» **Задание 1**
Перечислите заслуги научно-технической интеллигенции, которые называет Солсбери в тексте о «Размышлениях» Сахарова.
» **Задание 2**
Верните все строки записей, где встречается строка «order», с учетом регистра.

» **Исходный текст**
Размышления советского физика в «Нью-Иорк таймс»

«Размышления» стали событием не только в жизни их автора.

Событие это казалось столь невероятным, что редакторы «Нью-Иорк таймс» с сомнением отнеслись к тексту, присланному их корреспондентом из Москвы.[425] И вначале — 11 июля 1968 года — опубликовали лишь изложение сахаровского текста. При этом осторожно пояснили, что автор «помогал развивать советскую водородную бомбу».[426] 22 июля они решились опубликовать сахаровский текст полностью (отведя для него целых три страницы), но из вводной статьи никак не видно, что Сахаров — один из главных создателей советского ядерного оружия. Сказано лишь, что он ядерный физик.

«Размышления» многократно перепечатывали на разных языках — около тридцати изданий за 1968 год.[427]

В том же году «Размышления» вышли в США отдельной книжкой в твердом переплете. Введение и обширные примечания к сахаровскому тексту (по объему больше самого текста) написал Гаррисон Солсбери — видный журналист, специалист по России. Он сообщил, наконец, что у Сахарова больше, чем у кого-либо другого, оснований называться создателем советской водородной бомбы.[428]

В комментариях Солсбери рассказано много интересного о России, но в замечаниях по поводу самих «Размышлений» видны и поверхностность, и чересчур здравый смысл комментатора.

По мнению Солсбери, научно-техническая интеллигенция «во многих отношениях самая влиятельная группа в советском обществе», поскольку именно она сделала страну ракетно-ядерной державой, запустила первого человека в космос, создала огромный научно-образовательный и промышленный потенциал.[429] Так думал и Сахаров прежде чем убедился, что влияние этой интеллигенции кончается там, где начинают говорить о том, как «направить» страну, а не как «укрепить» ее.

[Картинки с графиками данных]
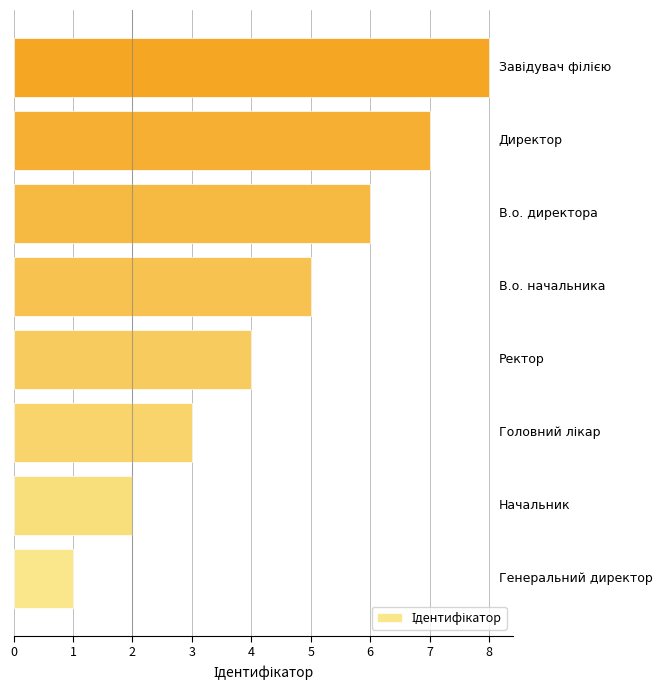

What is the difference between the maximum and minimum values?

7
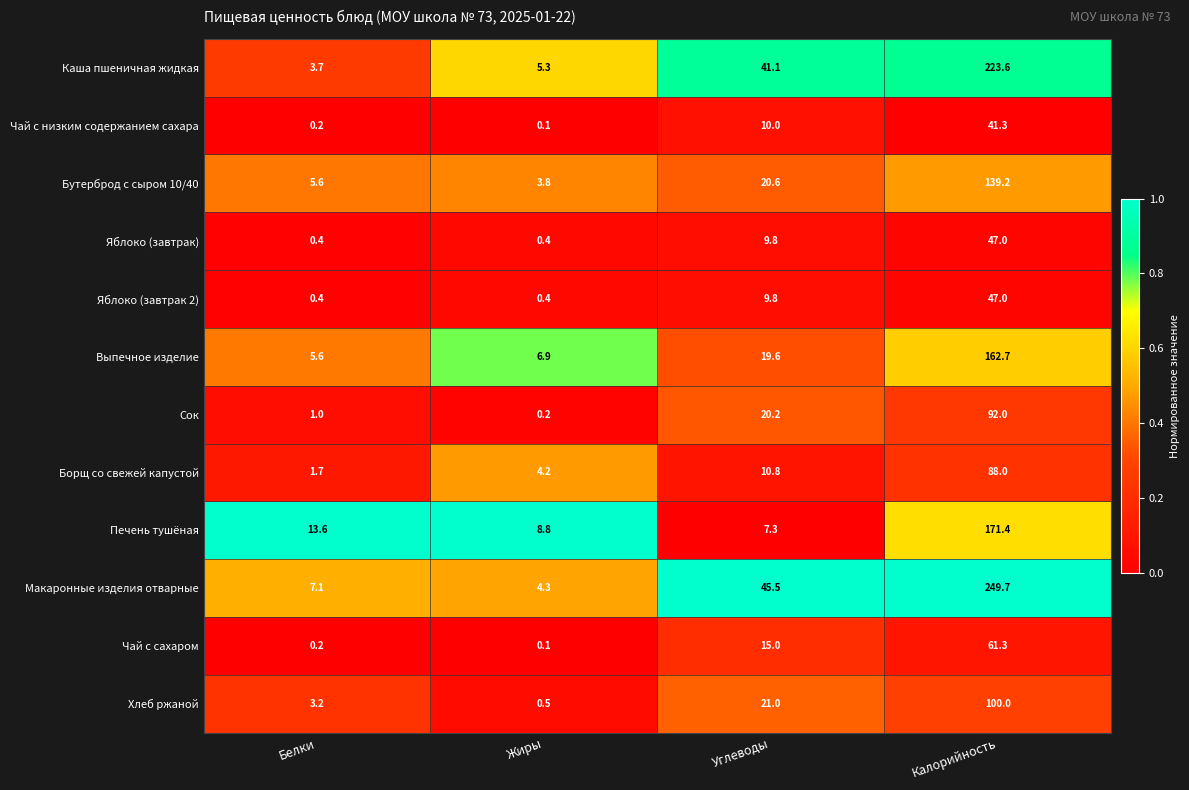

List the labels in order of Бутерброд с сыром 10/40 value, largest first.

Калорийность, Углеводы, Белки, Жиры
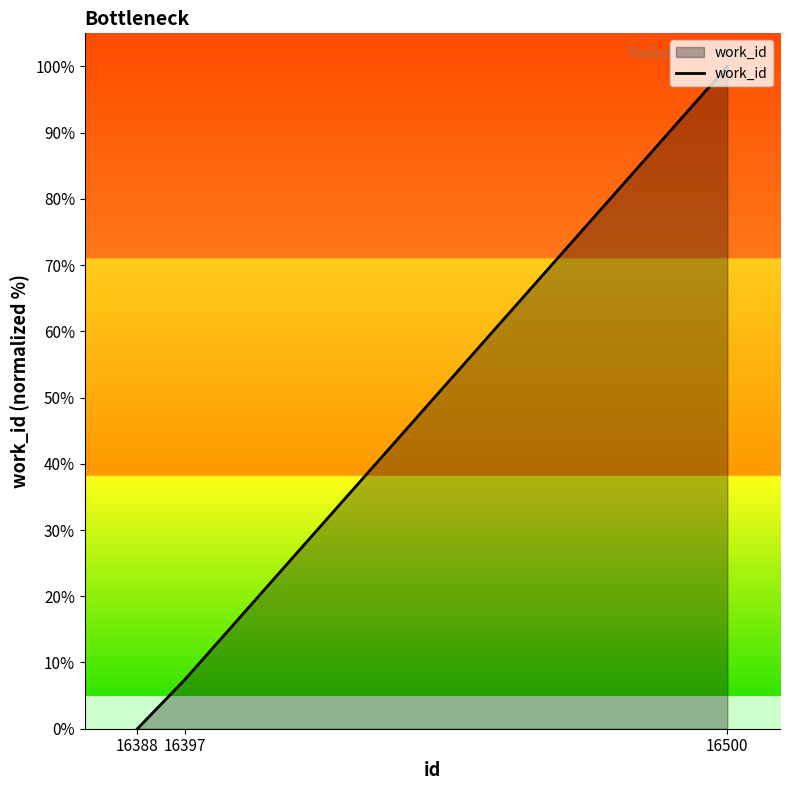

Rank the categories by value from highest to lowest.

16500, 16397, 16388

» **Ответ 1**
- сделала страну ракетно-ядерной державой
- запустила первого человека в космос
- создала огромный научно-образовательный и промышленный потенциал

» **Ответ 2**
List the labels in order of Бутерброд с сыром 10/40 value, largest first.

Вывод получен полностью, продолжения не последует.